[PROVIDED MATERIAL]

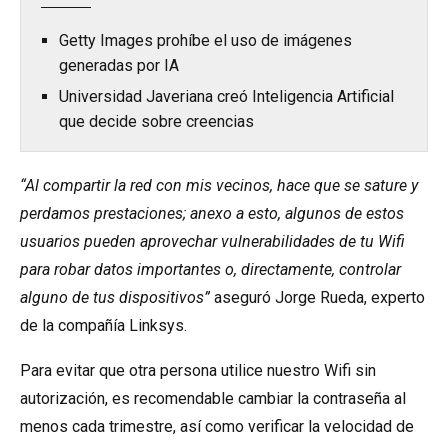
Getty Images prohíbe el uso de imágenes
generadas por IA
Universidad Javeriana creó Inteligencia Artificial
que decide sobre creencias
“Al compartir la red con mis vecinos, hace que se sature y
perdamos prestaciones; anexo a esto, algunos de estos
usuarios pueden aprovechar vulnerabilidades de tu Wifi
para robar datos importantes o, directamente, controlar
alguno de tus dispositivos”
aseguró Jorge Rueda, experto
de la compañía Linksys.
Para evitar que otra persona utilice nuestro Wifi sin
autorización, es recomendable cambiar la contraseña al
menos cada trimestre, así como verificar la velocidad de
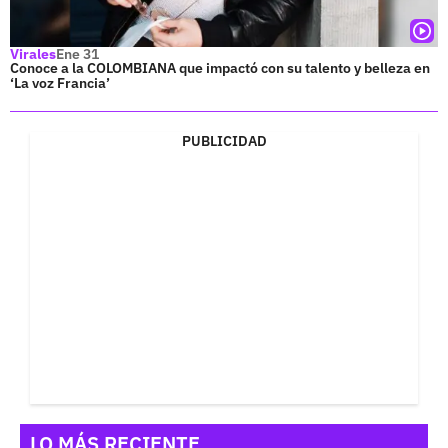
Virales
Ene 31
Conoce a la COLOMBIANA que impactó con su talento y belleza en
‘La voz Francia’
PUBLICIDAD
LO MÁS RECIENTE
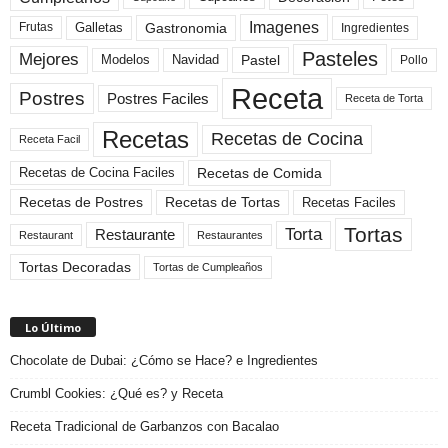
Imagenes
Gastronomia
Frutas
Galletas
Ingredientes
Pasteles
Mejores
Modelos
Navidad
Pastel
Pollo
Receta
Postres
Postres Faciles
Receta de Torta
Recetas
Recetas de Cocina
Receta Facil
Recetas de Comida
Recetas de Cocina Faciles
Recetas de Tortas
Recetas de Postres
Recetas Faciles
Tortas
Torta
Restaurante
Restaurant
Restaurantes
Tortas Decoradas
Tortas de Cumpleaños
Lo Último
Chocolate de Dubai: ¿Cómo se Hace? e Ingredientes
Crumbl Cookies: ¿Qué es? y Receta
Receta Tradicional de Garbanzos con Bacalao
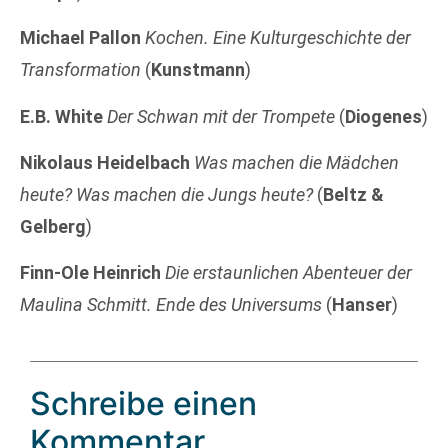
Michael Pallon
Kochen. Eine Kulturgeschichte der
Transformation
(
Kunstmann
)
E.B. White
Der Schwan mit der Trompete
(
Diogenes
)
Nikolaus Heidelbach
Was machen die Mädchen
heute? Was machen die Jungs heute?
(
Beltz &
Gelberg
)
Finn-Ole Heinrich
Die erstaunlichen Abenteuer der
Maulina Schmitt. Ende des Universums
(
Hanser
)
Schreibe einen
Kommentar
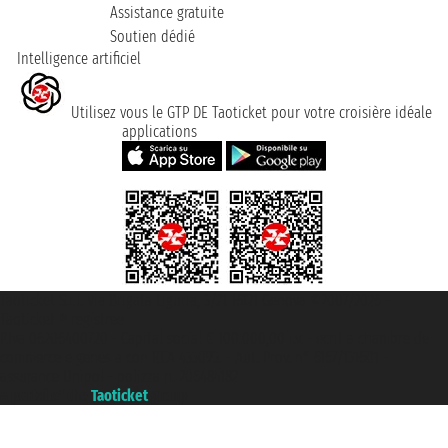
Assistance gratuite
Soutien dédié
Intelligence artificiel
Utilisez vous le GTP DE Taoticket pour votre croisière idéale
applications
Taoticket S.r.l. Via Brigata Liguria, 3/21 16121 Genova ©2007/2026 -
Taoticket ® registree
P.Iva 06206400720 - Capital social € 100.000,00 i.v. - ecrit a chambre de
commerce e genes a con REA 433093. - Aut. Prov. n° 6167/131601 -
assurance Unipol - polizza n. 206484182
A portal of the
Taoticket
group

[/PROVIDED MATERIAL]

WHAT YOU SHOULD DO. Your task is to write out, exactly, the line that holds "assurance Unipol - polizza n. 206484182" and every line after it until the records end.

RESULT FOR THIS TASK.
assurance Unipol - polizza n. 206484182
A portal of the
Taoticket
group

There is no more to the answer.